To evaluate the performance of the two models, we compare their outputs using a publicly available mobility dataset, namely GeoLife. Specifically, we define three experimental scenarios of increasing complexity and apply the KS test to assess their equivalence. Our tests reveal that the two models perform similarly but with different privacy requirements. Furthermore, we analyze the performance of the distributed model by varying two core settings: the detour radius and the scale parameter.

It should be noted, however, that while the distributed model enhances user privacy, it introduces a potential vulnerability due to malicious or unfaithful users who may inject poisoned location data into the system. The purpose of such actions could be to alter the resulting coverage map and launch attacks on the Mobile CrowdSensing (MCS) platform. This vulnerability exists in both the centralized and distributed models. However, in the centralized model, the server possesses the GPS locations of individual users, providing more opportunities to filter out poisoned data. In contrast, the distributed model involves the exchange of poisoned data with other honest users, potentially affecting the local coverage maps computed by numerous users over time. This is a limitation of the current work.
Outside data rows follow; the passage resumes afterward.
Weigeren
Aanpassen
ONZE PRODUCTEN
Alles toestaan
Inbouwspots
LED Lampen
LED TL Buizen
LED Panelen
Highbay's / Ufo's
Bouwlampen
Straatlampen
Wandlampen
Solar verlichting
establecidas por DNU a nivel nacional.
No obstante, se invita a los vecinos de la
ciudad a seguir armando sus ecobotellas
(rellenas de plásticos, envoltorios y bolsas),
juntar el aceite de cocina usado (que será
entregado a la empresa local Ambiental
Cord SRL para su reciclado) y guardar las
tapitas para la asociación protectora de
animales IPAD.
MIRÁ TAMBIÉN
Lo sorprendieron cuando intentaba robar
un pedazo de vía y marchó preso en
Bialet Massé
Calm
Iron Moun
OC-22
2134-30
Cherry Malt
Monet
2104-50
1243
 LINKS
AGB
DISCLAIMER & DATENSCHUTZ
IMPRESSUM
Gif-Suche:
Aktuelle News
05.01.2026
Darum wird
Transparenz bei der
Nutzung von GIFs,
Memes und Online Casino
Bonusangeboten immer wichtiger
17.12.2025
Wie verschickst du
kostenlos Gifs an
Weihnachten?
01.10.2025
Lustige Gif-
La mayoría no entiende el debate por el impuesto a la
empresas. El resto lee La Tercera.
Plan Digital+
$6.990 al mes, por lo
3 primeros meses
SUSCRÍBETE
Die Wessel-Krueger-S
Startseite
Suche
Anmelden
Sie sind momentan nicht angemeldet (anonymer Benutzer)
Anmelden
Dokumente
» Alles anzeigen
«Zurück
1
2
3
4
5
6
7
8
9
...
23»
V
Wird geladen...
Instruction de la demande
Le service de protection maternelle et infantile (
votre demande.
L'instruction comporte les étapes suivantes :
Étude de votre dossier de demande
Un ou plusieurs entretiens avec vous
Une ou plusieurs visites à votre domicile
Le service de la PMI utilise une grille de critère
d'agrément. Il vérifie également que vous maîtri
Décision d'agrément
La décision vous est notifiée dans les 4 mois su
Therefore, in our ongoing and future work, we aim to delve deeper into understanding the implications of malicious users participating in an MCS initiative. Specifically, we are investigating scenarios where the intentional dissemination of inaccurate coverage maps by malicious users, which do not reflect the actual mobility patterns, could adversely impact the aggregated coverage map computed by the back-end server. In addressing this concern, our plan involves the identification of attacks initiated by users through data poisoning. We intend not only to develop measures for identifying these malicious users but also to implement countermeasures for purging the collected data tainted by false coverage maps. Additionally, future efforts will also focus on leveraging local, short-range communication technologies such as Bluetooth or WiFi to facilitate the exchange and merging of coverage maps among users in proximity.